There are different aspects of the American life and immigrants are quick to adapt to the life and culture here to blend in. There is one aspect of American life which sometimes takes a long time to master, and that is finances (specifically, personal finance). If you migrated to this country from a third world or developing country, you might find some of the topics around personal finance quite complex, if not confusing. Most immigrants work very hard despite a lot of odds to succeed. However, they often fall short in managing their money and finances well. I know this because I’ve been guilty of this. I lived 4 years in this country and did not understand what a 401K or Roth IRA meant (it sounded more like Double Dutch to me). Heck, I couldn’t even understand what filing taxes and getting a tax refund meant. Back in my country, taxes were deducted from your paycheck and you never had to ‘file’ taxes at the end of the year. It was only those who owned their businesses who had to pay their taxes at the end of the tax year. Here in America, I learnt that regardless of whether you’ve paid your taxes for the year or not, every working resident is legally required to file taxes every year.
We work hard and we spend our money, often overspending. We get lured into credit cards and we start charging them, more often than not, making only the minimum payments. I was told back then, that everybody is in debt in America and that I had to have debt to ‘build’ my credit. It didn’t make sense to me but sucked into the ‘system’, I sure was. Gradually, we get deep into the ‘game’ and start living above our means, in order to keep up with the Joneses. We take exotic vacations (charged off on the credit card), buy big cars with fat car notes and often buy big homes to complete the American dream. But when you take a step back, you discover that you’re not really getting ahead. It’s all a facade. You’re just living for the day and not planning for the future. Enter the concept of retirement. Whoever knew that you had to basically save for your future retirement? Social security may still be there but it is not guaranteed. The onus is on you to prepare a good nest egg for your future. For immigrants, this is often worsened by the fact that we have competing demands for the money we make from friends, family and relatives back home.
With all this, it’s easy to just get by and live for the day without proper management and planning of our finances. Some will tell you, “You only live once” (YOLO) so you might as well enjoy yourself while alive. However this path only gets you further into financial ruins and misery. But there is a better way. And funny enough, it is not that difficult. However it requires you to take action and make conscious effort to manage your finances well. I got my epiphany about 3 years ago. I was introduced by a friend to Dave Ramsey. However I did not take any action until 2 years ago. I did his Financial Peace University and read his book, “My Total Money Makeover”. This opened my eyes to the world of personal finance that I had previously neglected or shied away from. I have since read several dozens of personal finance books. I subscribe to several personal finance blogs and read and enlighten myself on this topic almost daily. I have been better off for it. I have clawed my way out of debt and now trying to invest for the future.
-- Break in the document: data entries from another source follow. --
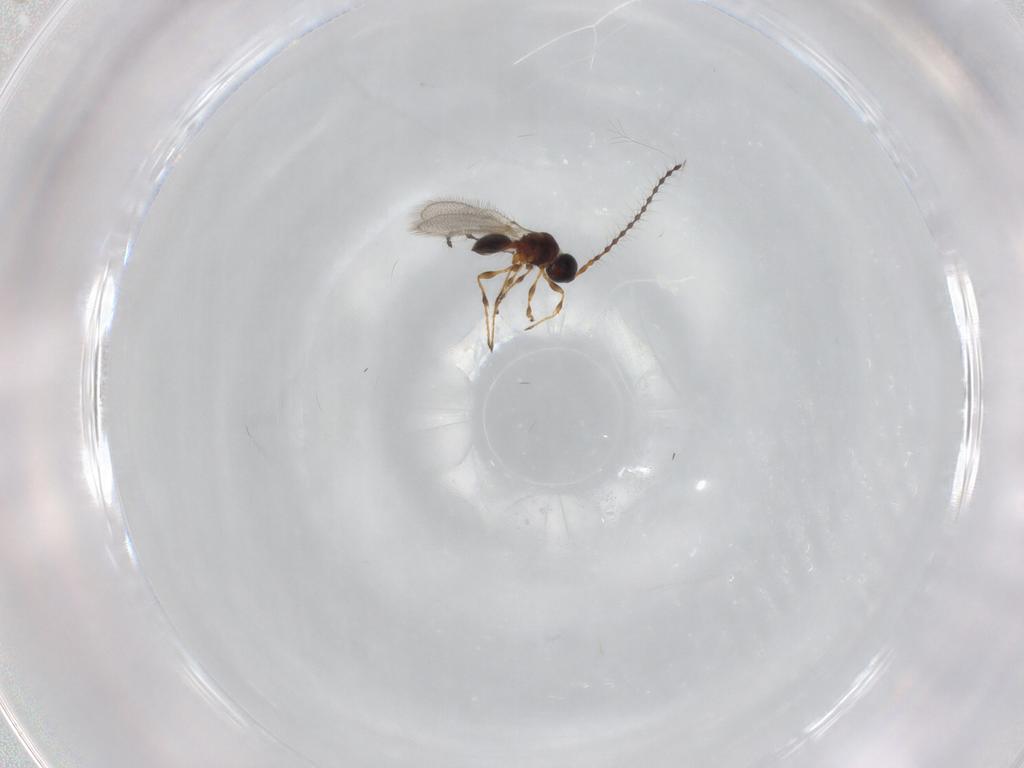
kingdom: Animalia
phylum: Arthropoda
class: Insecta
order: Hymenoptera
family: Diapriidae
So I decided to take a leap of faith to start this blog to discuss issues of personal finance, especially targeted to the immigrant population in America, who more often than not, are not well versed in personal finance matters and how they should handle their money to become even more successful. Like CNN’s Christine Romans wrote in her book, “Smart is The New Rich”, politicians will argue for higher taxes, lower taxes, more regulation or less government intervention. Let them talk. You can only take care of yourself. You need to make smart decisions about how you earn, spend, save, grow and protect your money. I must admit that I was scared about starting this blog, afraid I might not be able to sustain it or even be successful. However my wife put the pressure on me and dared me to take the plunge. So this is a journey in which I both hope to enlighten as well as be enlightened. I am by no means a writer/professional blogger, neither am I an expert on personal finance. I’m just a regular guy who has developed great insight into this topic by my passion and education in it. I sincerely believe that any immigrant (and indeed anybody who lives in America) who has a job, works hard and invests his money wisely in this country can get ahead and become successful. If you earn the average household income of about $50,000 annually, and you manage your money successfully, you can become a millionaire by the time you retire. Oh, and if you’re starting in this financial journey late (say after age 35) like I am, you can still finish rich, though it may be a little more hard work. David Bach made a compelling argument for this in his book, “Start Late, Finish Rich”. There are so many stories of people doing this in America. It is possible. But you have to learn to manage your money well and put your financial house in order. Do you dare to be awesome and successful, when it comes to managing your finances?
If you want to achieve this, then join me in this personal journey and together we can all do this.